Wednesday, February 04, 2009

a rs. 500 laptop? put that in your pipe and smoke it, negroponte :-)

feb 4th, 2009


i don't believe this number of rs. 500 or rs. 1000 either, but hey, that is the trend in hardware these days. will the koreans and taiwanese dump displays at rs. 500 each? they may, if they are running into demand problems. and with linux and no hard disk, maybe a price of rs. 2500 is achievable. that would be great, if it has wifi and gps and a camera and networking built in (actually the ideas for grid computing built into the OLPC are quite good, but i got cheesed off at the aggressive sales tactics esp by negroponte.)

after decades of always having to fork out $1200 for a decent computer (yes, it would do more but the price was always the same), it is good to see netbooks coming in at $299. 

i am thinking of buying a netbook myself. after all, i do much of my browsing on my nokia smartphone already, and i am tired of lugging even a small 12" laptop around. 
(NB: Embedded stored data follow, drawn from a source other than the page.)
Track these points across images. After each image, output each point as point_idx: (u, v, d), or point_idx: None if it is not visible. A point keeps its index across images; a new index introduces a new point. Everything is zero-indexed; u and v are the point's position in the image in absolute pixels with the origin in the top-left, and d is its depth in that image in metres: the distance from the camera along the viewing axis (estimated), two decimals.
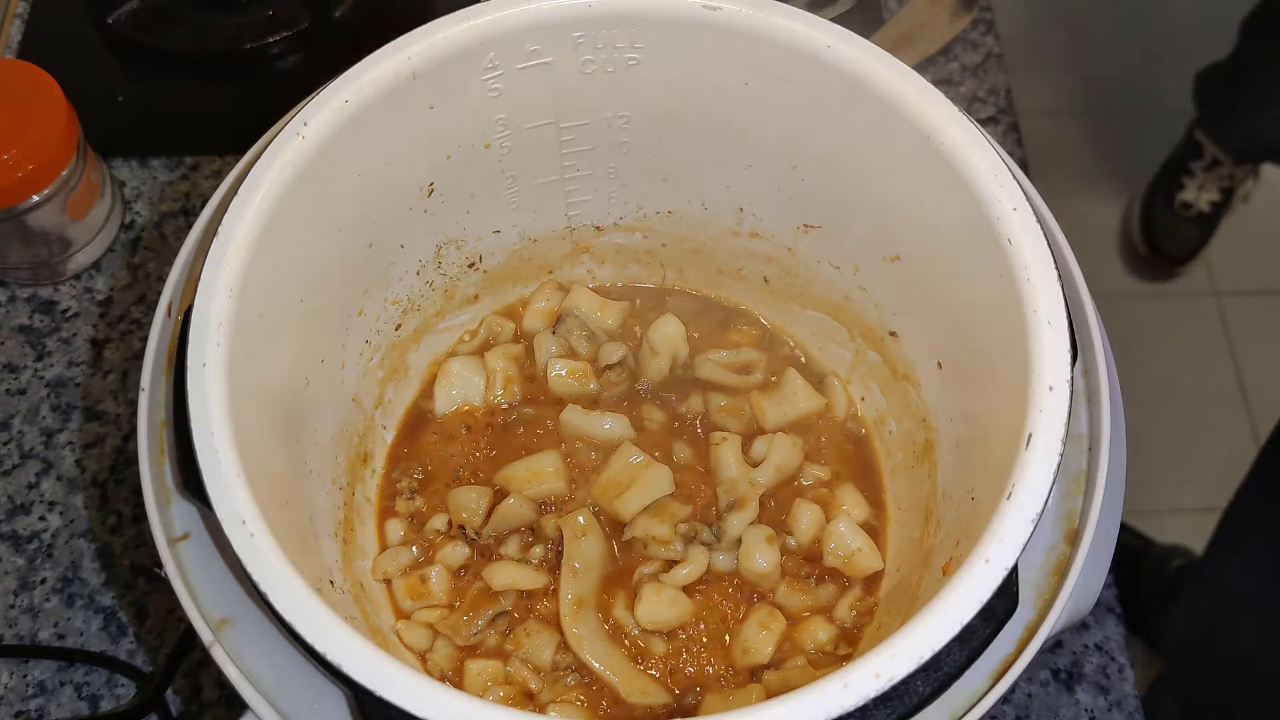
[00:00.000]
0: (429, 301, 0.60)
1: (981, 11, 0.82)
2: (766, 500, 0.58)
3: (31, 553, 0.63)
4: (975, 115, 0.77)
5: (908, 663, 0.37)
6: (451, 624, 0.54)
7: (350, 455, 0.57)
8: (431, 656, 0.54)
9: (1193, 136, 1.66)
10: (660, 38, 0.51)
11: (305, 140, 0.46)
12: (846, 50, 0.48)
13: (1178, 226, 1.66)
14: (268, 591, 0.38)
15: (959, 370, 0.52)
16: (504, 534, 0.57)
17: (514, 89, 0.52)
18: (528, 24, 0.49)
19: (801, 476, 0.59)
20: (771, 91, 0.52)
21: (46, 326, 0.70)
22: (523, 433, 0.60)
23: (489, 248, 0.60)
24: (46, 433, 0.66)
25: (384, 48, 0.48)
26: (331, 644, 0.37)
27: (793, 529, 0.56)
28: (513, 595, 0.55)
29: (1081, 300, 0.48)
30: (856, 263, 0.57)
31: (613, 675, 0.53)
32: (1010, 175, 0.46)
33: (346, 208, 0.51)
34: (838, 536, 0.56)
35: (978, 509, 0.45)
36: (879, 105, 0.48)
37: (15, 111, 0.65)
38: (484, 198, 0.57)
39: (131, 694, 0.59)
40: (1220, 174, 1.64)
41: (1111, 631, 0.61)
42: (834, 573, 0.56)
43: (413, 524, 0.58)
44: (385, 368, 0.59)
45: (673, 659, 0.55)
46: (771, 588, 0.55)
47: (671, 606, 0.54)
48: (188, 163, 0.76)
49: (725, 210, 0.60)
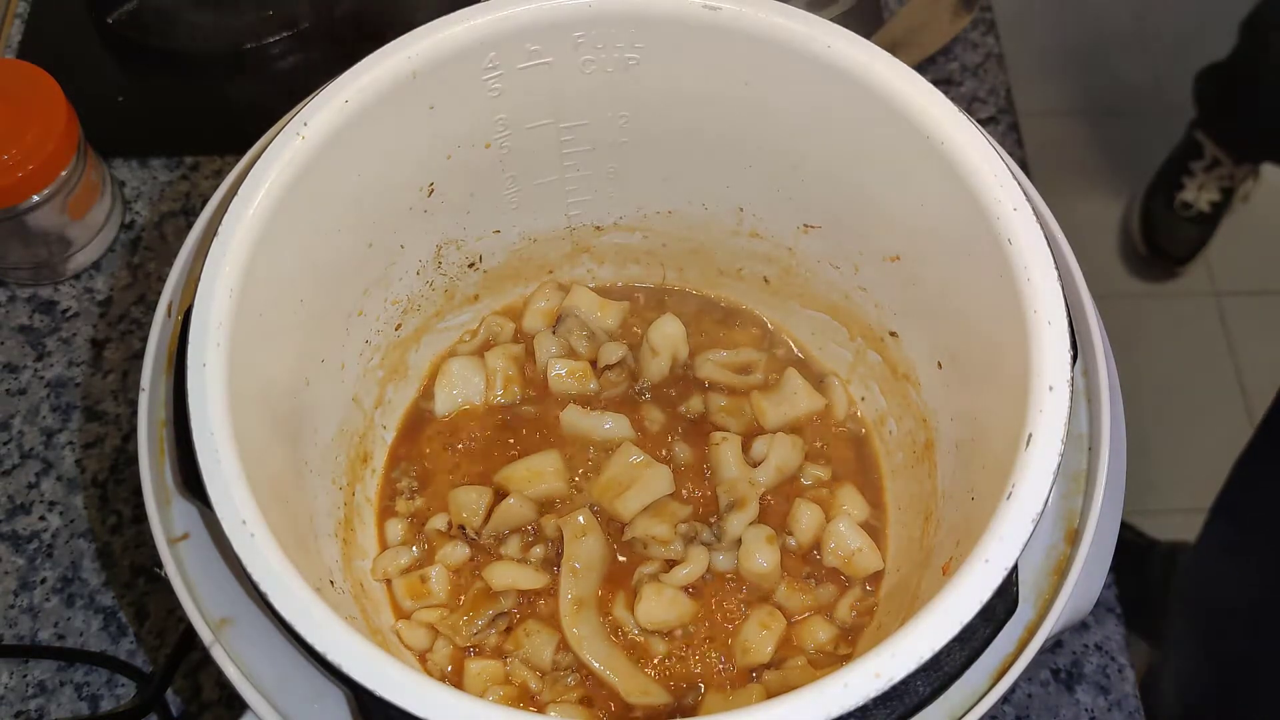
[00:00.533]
0: (429, 301, 0.60)
1: (981, 11, 0.82)
2: (766, 500, 0.58)
3: (31, 553, 0.63)
4: (975, 115, 0.77)
5: (908, 663, 0.37)
6: (451, 624, 0.54)
7: (350, 455, 0.57)
8: (431, 656, 0.54)
9: (1193, 136, 1.66)
10: (660, 38, 0.51)
11: (305, 140, 0.46)
12: (846, 50, 0.48)
13: (1178, 226, 1.66)
14: (268, 591, 0.38)
15: (959, 370, 0.52)
16: (504, 534, 0.57)
17: (514, 89, 0.52)
18: (528, 24, 0.49)
19: (801, 476, 0.59)
20: (772, 92, 0.52)
21: (46, 326, 0.70)
22: (523, 433, 0.60)
23: (489, 247, 0.60)
24: (46, 433, 0.66)
25: (384, 48, 0.48)
26: (331, 644, 0.37)
27: (793, 529, 0.56)
28: (513, 595, 0.55)
29: (1081, 300, 0.48)
30: (856, 263, 0.57)
31: (613, 675, 0.53)
32: (1010, 175, 0.46)
33: (346, 208, 0.51)
34: (838, 536, 0.56)
35: (978, 509, 0.45)
36: (879, 105, 0.48)
37: (15, 111, 0.65)
38: (484, 198, 0.57)
39: (131, 694, 0.59)
40: (1220, 174, 1.64)
41: (1111, 631, 0.61)
42: (834, 573, 0.56)
43: (413, 524, 0.58)
44: (385, 368, 0.59)
45: (673, 659, 0.55)
46: (771, 588, 0.55)
47: (671, 606, 0.54)
48: (188, 163, 0.76)
49: (725, 210, 0.60)
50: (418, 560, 0.57)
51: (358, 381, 0.57)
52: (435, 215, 0.56)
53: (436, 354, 0.63)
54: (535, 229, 0.61)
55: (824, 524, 0.56)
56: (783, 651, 0.54)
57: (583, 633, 0.54)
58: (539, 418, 0.60)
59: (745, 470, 0.58)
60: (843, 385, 0.62)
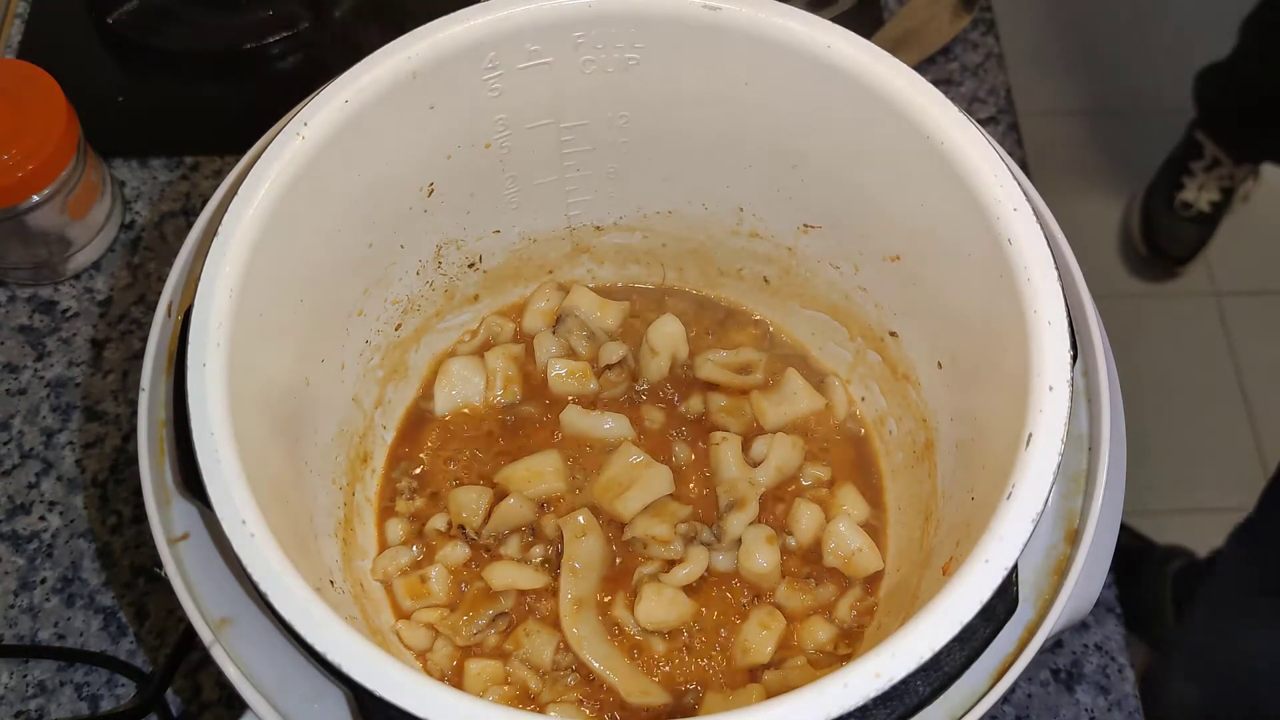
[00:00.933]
0: (429, 301, 0.60)
1: (981, 11, 0.82)
2: (767, 500, 0.57)
3: (31, 553, 0.63)
4: (975, 115, 0.77)
5: (908, 663, 0.37)
6: (451, 624, 0.54)
7: (350, 455, 0.57)
8: (431, 656, 0.54)
9: (1193, 136, 1.66)
10: (660, 38, 0.51)
11: (305, 140, 0.46)
12: (846, 50, 0.48)
13: (1177, 226, 1.66)
14: (268, 591, 0.38)
15: (959, 370, 0.52)
16: (504, 534, 0.57)
17: (514, 89, 0.52)
18: (528, 24, 0.49)
19: (801, 476, 0.59)
20: (771, 92, 0.52)
21: (46, 326, 0.70)
22: (523, 433, 0.60)
23: (489, 248, 0.60)
24: (46, 433, 0.66)
25: (384, 48, 0.48)
26: (331, 644, 0.37)
27: (793, 529, 0.56)
28: (512, 595, 0.55)
29: (1081, 300, 0.48)
30: (856, 262, 0.57)
31: (613, 675, 0.53)
32: (1010, 175, 0.46)
33: (347, 208, 0.51)
34: (838, 536, 0.56)
35: (978, 509, 0.45)
36: (879, 105, 0.48)
37: (15, 111, 0.65)
38: (484, 198, 0.57)
39: (131, 694, 0.59)
40: (1220, 174, 1.64)
41: (1111, 631, 0.61)
42: (834, 573, 0.56)
43: (413, 524, 0.58)
44: (385, 368, 0.59)
45: (673, 659, 0.55)
46: (771, 587, 0.55)
47: (672, 606, 0.54)
48: (188, 163, 0.76)
49: (725, 210, 0.60)
50: (417, 560, 0.57)
51: (358, 381, 0.57)
52: (435, 215, 0.56)
53: (436, 354, 0.63)
54: (535, 229, 0.61)
55: (824, 524, 0.56)
56: (783, 652, 0.54)
57: (583, 633, 0.54)
58: (539, 417, 0.60)
59: (745, 470, 0.58)
60: (843, 385, 0.62)
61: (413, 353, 0.61)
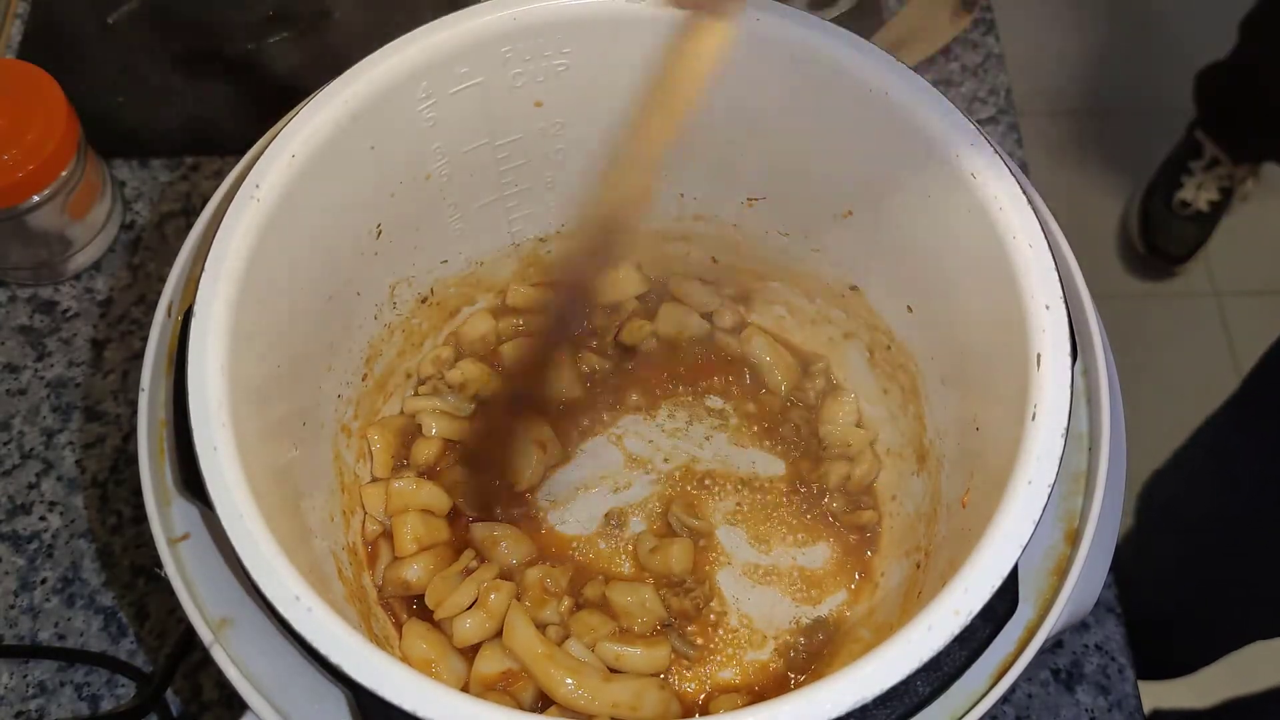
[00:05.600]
0: (390, 345, 0.60)
1: (981, 11, 0.82)
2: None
3: (31, 553, 0.63)
4: (975, 115, 0.77)
5: (908, 663, 0.37)
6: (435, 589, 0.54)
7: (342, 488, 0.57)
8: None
9: (1193, 136, 1.65)
10: (588, 39, 0.50)
11: (261, 202, 0.45)
12: (772, 19, 0.48)
13: (1176, 226, 1.66)
14: (268, 591, 0.38)
15: (960, 377, 0.52)
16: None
17: (448, 115, 0.51)
18: (455, 47, 0.49)
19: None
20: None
21: (46, 326, 0.70)
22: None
23: (439, 278, 0.60)
24: (47, 433, 0.66)
25: (322, 91, 0.47)
26: (331, 644, 0.37)
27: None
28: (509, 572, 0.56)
29: (1081, 300, 0.48)
30: (806, 227, 0.57)
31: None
32: (1011, 176, 0.46)
33: (305, 261, 0.49)
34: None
35: (978, 510, 0.45)
36: (817, 67, 0.48)
37: (15, 111, 0.65)
38: (429, 230, 0.57)
39: (131, 694, 0.59)
40: (1220, 173, 1.64)
41: (1111, 631, 0.61)
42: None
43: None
44: (361, 418, 0.59)
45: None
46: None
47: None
48: (188, 163, 0.76)
49: (666, 199, 0.60)
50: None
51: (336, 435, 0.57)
52: (385, 256, 0.55)
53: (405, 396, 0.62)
54: (481, 251, 0.61)
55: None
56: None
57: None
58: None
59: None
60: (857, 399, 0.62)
61: (382, 402, 0.61)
i can understand negroponte being peeved but do i feel sorry for him? naaaaah. the guy is a showman. and he sure hasn't been able to get the $100 OLPC going. he did try to make 'mit media lab' a big brand, but it failed as there really wasn't much behind the smoke and mirrors. 

7 comments:

Arvind said...

Neither Negroponte's laptop nor the Indian government's laptop reflect the true cost. Both are intended to depend on government subsidies and are thus fraudulent. Negroponte wanted the World Bank and the governments of third world countries to subsidize his laptop as well as his profits.

Both are like that other great fraud that occurred on the same lines - the Simputer which was intended as a $400 gizmo for, hold your breath, the illiterates!

tat_tvam_asi said...

The Simputer was a working handheld. If you consider the chip prices during those days and the fact that the designers did not rely on govt subsidies, it was practical and respectable. I agree it lacked refinement, but otherwise, it was quite good for its time. I am not sure what this $10 brick is supposed to be. You don't get sufficient RAM for $10.

tat_tvam_asi said...

Rajeev,

Some unsolicited advice on netbook shopping. Checkout ASUS 1000HE

http://blog.wired.com/gadgets/2009/02/new-eee-pc-with.html

nizhal yoddha said...

thanks for the suggestion, but i want a netbook with flash memory, not a disk. i want it to be as easy to use and always-on as a smartphone. no bloody booting up time.

Unknown said...

I wish this contreversy sbout $10 laptop could be real.this thing is what i've always dreamt off

Itsdifferent said...

Not sure if kids in India needs a computer or some basic amenities like clean environment, toilets, blackboard, supplies (paper, pencil and crayons) and most importantly teachers with accountability and quality.

Arvind said...

Shankar,

The problem with the Simputer was not the technology, but the target consumer base. Their consumers were supposed to be the ILLITERATES. Since the illiterates cannot use a keyboard, they would give voice commands! That was the silly premise of the Simputer. And the second premise was that since the target consumer base was the slum-dweller who couldn't afford it, someone will have to pay for it and why not fleece the taxpayer?